There are definitely a lot of IF pieces that are focused on simulation and emergent gameplay—Emily Short’s Metamorphoses is a famous example, and her Counterfeit Monkey might be the largest simulation-focused IF in the world—but especially in the early days, that wasn’t necessarily the norm. The original Adventure didn’t have any real simulation of containers, or of liquids, for example; there’s no general model of how one thing can be “in” another thing, just special cases coded in for the bird in the cage, and the water/oil in the bottle. All of Scott Adams’s games are the same way.
But this isn’t necessarily a deficit either! If you look at Jason Dyer’s writeups of the various early Adventure offshoots, you’ll see that the ones that tried to accurately model containment generally made the experience worse for the player, because the general system makes it annoying and tedious to handle things that were previously special-cased to work exactly as you’d expect!

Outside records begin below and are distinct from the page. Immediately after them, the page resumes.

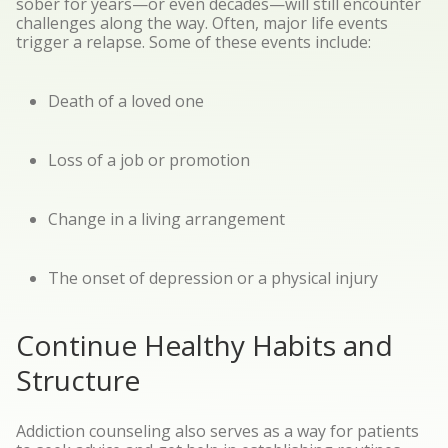
sober for years—or even decades—will still encounter
challenges along the way. Often, major life events
trigger a relapse. Some of these events include:
Death of a loved one
Loss of a job or promotion
Change in a living arrangement
The onset of depression or a physical injury
Continue Healthy Habits and
Structure
Addiction counseling also serves as a way for patients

(Nor is this sort of world modelling reliant on a parser. A lot of Emily Short’s works are masterpieces of this “simulate a system and let the player interact with it” style, and her famous Galatea could work just the same with a choice interface. More recently, Choice of Games has gotten a reputation for choice-based games that track lots and lots of different stats to make every character’s story unique.)
Now, that’s not to say simulationism is bad. Far from it! I personally love building general systems rather than hardcoding special cases—Scroll Thief arose out of a desire to generalize all the special cases of Enchanter’s magic system and see if I could make puzzles out of it. But I don’t think it was as ubiquitous in early games as you make it sound, or that it’s disappeared in the modern scene.